Aim of the exercise:
Could you echo back, word for word, the lines from the one containing "Find all instances of right lung upper lobe." through the last line of the records, with both ends included?

◆ ◆ ◆ ◆

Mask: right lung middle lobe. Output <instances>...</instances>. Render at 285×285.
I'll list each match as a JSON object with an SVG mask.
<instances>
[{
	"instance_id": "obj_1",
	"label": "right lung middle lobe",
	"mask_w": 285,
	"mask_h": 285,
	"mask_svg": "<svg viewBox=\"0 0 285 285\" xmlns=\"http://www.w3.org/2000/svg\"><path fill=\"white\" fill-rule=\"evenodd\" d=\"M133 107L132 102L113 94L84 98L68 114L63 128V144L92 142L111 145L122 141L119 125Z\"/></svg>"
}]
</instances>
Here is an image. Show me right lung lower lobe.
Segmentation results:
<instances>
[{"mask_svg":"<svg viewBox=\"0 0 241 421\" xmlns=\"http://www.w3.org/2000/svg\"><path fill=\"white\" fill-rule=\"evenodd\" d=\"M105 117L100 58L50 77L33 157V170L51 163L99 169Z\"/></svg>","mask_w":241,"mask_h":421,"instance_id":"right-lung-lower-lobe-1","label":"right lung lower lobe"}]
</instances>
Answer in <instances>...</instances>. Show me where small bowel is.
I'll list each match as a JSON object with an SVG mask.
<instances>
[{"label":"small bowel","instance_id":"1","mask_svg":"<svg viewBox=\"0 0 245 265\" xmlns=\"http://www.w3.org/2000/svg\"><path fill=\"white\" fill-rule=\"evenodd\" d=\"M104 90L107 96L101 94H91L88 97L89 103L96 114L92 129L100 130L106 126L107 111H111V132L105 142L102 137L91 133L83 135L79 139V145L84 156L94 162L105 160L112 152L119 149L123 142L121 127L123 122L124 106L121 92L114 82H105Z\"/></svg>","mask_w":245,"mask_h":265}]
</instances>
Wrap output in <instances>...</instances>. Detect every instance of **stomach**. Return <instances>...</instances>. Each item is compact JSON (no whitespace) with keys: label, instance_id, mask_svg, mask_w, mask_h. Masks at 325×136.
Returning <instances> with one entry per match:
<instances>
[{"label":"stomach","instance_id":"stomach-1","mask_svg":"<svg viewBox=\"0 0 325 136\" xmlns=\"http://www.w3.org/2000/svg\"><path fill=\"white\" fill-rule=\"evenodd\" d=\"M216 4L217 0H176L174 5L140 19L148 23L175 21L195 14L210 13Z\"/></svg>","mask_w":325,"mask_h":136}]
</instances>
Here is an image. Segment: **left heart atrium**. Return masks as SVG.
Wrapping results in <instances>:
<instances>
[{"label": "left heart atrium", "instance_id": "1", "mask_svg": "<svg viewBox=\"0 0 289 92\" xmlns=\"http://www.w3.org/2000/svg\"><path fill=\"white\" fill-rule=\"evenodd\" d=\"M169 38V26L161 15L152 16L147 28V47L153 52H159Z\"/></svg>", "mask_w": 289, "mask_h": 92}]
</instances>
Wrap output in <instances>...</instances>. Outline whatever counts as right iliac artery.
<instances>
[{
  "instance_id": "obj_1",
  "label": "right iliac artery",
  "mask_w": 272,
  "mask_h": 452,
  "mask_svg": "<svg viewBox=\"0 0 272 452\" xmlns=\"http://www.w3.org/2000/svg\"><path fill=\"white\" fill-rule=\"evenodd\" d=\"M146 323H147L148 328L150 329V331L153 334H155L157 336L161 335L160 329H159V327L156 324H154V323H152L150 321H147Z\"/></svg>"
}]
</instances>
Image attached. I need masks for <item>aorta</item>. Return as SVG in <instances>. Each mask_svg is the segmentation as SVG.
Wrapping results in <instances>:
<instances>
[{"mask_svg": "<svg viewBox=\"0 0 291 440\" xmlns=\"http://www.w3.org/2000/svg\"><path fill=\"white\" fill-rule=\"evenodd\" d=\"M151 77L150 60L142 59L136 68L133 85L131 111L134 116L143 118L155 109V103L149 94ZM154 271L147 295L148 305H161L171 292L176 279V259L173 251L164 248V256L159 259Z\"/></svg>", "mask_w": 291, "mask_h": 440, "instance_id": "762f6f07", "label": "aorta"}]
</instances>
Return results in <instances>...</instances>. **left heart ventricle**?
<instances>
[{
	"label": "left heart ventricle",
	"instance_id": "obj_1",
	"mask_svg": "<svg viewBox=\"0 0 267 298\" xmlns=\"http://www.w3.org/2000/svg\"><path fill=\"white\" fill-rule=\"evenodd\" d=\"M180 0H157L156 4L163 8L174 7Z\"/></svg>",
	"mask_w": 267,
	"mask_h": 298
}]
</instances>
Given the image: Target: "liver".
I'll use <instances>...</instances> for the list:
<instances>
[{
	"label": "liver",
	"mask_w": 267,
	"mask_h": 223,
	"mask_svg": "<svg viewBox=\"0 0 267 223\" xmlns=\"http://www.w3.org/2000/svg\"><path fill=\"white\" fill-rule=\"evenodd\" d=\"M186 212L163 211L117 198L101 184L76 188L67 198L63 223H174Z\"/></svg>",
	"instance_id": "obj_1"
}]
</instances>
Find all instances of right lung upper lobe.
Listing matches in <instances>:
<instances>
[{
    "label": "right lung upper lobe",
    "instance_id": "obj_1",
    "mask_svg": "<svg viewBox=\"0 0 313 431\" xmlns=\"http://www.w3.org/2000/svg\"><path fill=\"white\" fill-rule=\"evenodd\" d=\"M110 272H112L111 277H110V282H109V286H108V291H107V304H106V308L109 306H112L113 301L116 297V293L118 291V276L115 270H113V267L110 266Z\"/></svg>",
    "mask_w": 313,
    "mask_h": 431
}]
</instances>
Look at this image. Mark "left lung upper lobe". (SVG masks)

◆ ◆ ◆ ◆

Response to this exercise:
Find all instances of right lung upper lobe.
Listing matches in <instances>:
<instances>
[{
    "label": "right lung upper lobe",
    "instance_id": "obj_1",
    "mask_svg": "<svg viewBox=\"0 0 313 431\" xmlns=\"http://www.w3.org/2000/svg\"><path fill=\"white\" fill-rule=\"evenodd\" d=\"M110 272H112L111 277H110V282H109V286H108V291H107V304H106V308L109 306H112L113 301L116 297V293L118 291V276L115 270H113V267L110 266Z\"/></svg>",
    "mask_w": 313,
    "mask_h": 431
}]
</instances>
Look at this image. Mark "left lung upper lobe". (SVG masks)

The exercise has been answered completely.